Per tutta la giornata di ieri, le informazioni sono state estremamente contraddittorie. Mentre durante il suo discorso alla nazione, il Primo Ministro Patrice Trovoada ha riferito dell’arresto di sei persone, «Téla Nón» ha pubblicato in seguito che quattro di loro sono state uccise, tra cui Arlécio Costa, un ex ufficiale di un battaglione di mercenari sudafricani noto come «I Bufali».
Costa e altri tre degli uomini che hanno preso d’assalto il quartier generale dell’esercito sono stati trasferiti all’obitorio dell’Ospedale Centrale di Ayres de Menezes, secondo il giornale, che ha pubblicato anche le fotografie dei morti, non verificate dalle autorità.
«Condanniamo con forza il modo barbaro in cui i cittadini sono stati violentemente torturati e giustiziati nei locali della sede, in flagrante violazione dei più elementari diritti umani, come illustrato dalle violente immagini che sono circolate sui social network», ha reso noto la commissione politica del partito.
Il partito «deplora» il «silenzio compromettente» del presidente, Carlos Vila Nova, «come comandante supremo delle forze armate e massimo difensore della Costituzione della Repubblica».

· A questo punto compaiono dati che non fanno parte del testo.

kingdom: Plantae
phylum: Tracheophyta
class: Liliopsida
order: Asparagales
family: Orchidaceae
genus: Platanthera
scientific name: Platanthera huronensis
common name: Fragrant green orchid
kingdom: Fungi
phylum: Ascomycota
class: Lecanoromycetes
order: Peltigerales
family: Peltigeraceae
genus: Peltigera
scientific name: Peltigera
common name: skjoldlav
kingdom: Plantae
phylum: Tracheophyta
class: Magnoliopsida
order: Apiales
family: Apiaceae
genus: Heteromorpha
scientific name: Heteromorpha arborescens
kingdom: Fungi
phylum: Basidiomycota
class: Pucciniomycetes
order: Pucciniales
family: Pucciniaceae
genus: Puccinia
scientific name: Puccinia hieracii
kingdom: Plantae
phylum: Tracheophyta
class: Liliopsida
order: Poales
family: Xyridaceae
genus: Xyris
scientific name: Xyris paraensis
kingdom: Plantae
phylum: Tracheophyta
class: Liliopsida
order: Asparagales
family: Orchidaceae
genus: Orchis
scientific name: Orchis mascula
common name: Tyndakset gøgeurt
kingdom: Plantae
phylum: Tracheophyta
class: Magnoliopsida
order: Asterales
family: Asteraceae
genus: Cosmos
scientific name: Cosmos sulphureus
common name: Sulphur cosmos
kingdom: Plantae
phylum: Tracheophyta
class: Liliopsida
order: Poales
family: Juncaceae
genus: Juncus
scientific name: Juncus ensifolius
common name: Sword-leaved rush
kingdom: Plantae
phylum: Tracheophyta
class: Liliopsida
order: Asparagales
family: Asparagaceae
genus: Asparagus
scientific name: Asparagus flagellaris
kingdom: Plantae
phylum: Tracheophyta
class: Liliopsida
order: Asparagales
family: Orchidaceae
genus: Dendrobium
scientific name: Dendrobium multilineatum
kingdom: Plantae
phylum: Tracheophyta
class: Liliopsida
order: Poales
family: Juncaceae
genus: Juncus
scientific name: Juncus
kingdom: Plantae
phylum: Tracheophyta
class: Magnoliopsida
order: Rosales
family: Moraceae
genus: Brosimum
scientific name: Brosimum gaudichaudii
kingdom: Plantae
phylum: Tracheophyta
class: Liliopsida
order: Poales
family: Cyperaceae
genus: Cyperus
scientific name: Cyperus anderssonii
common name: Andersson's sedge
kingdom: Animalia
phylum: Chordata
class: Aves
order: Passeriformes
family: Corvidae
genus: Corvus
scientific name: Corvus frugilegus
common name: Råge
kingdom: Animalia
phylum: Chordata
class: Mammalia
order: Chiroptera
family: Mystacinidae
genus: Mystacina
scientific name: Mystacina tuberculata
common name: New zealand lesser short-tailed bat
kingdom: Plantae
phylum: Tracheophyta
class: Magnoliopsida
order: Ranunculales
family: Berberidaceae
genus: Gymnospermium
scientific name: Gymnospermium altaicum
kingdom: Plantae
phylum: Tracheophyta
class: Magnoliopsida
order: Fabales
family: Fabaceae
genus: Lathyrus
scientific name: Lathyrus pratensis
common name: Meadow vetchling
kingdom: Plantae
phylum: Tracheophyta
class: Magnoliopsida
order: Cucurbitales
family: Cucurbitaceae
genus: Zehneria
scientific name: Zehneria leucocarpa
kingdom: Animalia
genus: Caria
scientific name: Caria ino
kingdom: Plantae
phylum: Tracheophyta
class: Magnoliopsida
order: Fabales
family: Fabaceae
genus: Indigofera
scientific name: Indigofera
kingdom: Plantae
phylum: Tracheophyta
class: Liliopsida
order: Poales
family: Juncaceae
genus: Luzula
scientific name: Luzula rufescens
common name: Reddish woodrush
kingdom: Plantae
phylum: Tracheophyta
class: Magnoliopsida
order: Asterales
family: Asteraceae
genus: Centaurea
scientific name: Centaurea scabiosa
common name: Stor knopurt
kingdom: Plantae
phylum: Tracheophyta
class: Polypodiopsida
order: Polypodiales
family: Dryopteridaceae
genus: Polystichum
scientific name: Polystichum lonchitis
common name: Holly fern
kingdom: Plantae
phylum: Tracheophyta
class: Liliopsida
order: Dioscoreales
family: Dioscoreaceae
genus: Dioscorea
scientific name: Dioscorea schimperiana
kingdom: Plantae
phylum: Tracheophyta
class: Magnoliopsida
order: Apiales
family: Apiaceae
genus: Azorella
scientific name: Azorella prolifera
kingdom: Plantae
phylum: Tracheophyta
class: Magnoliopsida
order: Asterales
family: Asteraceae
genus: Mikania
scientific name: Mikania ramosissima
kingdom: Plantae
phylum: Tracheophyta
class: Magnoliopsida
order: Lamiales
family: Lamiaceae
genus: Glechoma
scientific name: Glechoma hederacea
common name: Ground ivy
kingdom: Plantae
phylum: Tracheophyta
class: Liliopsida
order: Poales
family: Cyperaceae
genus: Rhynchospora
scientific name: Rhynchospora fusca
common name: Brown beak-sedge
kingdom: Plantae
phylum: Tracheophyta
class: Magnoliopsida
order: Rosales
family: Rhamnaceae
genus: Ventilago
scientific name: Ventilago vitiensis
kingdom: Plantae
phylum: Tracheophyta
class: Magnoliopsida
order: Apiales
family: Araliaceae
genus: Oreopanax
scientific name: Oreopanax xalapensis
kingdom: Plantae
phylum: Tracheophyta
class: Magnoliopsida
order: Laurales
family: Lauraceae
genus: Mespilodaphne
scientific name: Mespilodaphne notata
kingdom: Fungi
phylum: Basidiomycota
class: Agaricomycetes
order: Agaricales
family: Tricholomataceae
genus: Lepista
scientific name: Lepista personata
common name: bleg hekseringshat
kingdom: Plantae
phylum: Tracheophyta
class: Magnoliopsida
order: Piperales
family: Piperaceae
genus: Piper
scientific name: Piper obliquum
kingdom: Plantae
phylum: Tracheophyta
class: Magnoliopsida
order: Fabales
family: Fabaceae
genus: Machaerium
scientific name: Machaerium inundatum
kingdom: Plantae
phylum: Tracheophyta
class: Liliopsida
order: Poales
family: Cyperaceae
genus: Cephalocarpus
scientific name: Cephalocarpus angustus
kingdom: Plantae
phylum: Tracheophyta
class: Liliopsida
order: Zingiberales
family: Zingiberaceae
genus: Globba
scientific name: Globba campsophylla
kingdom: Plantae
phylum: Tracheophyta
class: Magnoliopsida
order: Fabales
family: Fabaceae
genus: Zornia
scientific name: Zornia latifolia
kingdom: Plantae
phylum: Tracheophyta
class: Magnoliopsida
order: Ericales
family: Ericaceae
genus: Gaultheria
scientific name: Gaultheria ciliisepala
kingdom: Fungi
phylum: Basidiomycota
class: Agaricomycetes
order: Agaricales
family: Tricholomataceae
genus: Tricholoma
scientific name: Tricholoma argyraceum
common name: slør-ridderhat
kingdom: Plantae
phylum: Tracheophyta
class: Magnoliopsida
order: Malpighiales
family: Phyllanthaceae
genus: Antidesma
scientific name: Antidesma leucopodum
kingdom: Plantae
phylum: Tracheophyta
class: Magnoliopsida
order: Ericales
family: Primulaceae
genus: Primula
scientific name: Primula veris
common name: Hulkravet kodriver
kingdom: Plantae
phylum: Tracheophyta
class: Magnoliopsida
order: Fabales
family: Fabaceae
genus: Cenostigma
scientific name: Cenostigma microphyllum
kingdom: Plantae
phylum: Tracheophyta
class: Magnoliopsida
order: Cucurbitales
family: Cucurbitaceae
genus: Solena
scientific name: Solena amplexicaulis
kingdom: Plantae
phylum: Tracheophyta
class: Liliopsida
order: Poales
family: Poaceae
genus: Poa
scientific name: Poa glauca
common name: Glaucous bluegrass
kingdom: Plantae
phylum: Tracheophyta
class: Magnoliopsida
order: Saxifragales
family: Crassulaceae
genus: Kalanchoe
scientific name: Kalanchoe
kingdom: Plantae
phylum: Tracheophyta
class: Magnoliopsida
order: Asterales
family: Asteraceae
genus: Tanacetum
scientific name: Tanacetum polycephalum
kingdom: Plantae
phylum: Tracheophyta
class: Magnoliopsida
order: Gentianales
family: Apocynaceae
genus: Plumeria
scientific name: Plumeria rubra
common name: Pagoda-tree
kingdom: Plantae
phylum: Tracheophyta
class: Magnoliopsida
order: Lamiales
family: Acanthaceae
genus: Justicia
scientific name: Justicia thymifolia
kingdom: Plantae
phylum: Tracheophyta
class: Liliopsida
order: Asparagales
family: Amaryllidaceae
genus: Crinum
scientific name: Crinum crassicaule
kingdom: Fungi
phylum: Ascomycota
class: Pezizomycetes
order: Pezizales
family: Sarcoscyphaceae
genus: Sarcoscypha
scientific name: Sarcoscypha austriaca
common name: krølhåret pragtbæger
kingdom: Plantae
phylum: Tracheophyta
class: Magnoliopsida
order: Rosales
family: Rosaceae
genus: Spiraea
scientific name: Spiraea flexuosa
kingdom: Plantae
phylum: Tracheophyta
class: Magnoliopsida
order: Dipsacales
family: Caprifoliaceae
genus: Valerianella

Infine, il MLSTP/PSD sostiene che gli eventi del 25 settembre devono essere indagati in modo imparziale «dalle istituzioni nazionali competenti accompagnate da esperti internazionali indipendenti, sotto la stretta osservazione della comunità internazionale», sottolinea la commissione politica socialdemocratica.
Il partito, guidato da Jorge Bom Jesus, ha anche annunciato di aver proposto all’Assemblea nazionale di fissare un dibattito urgente con il governo per discutere degli eventi del 25 novembre.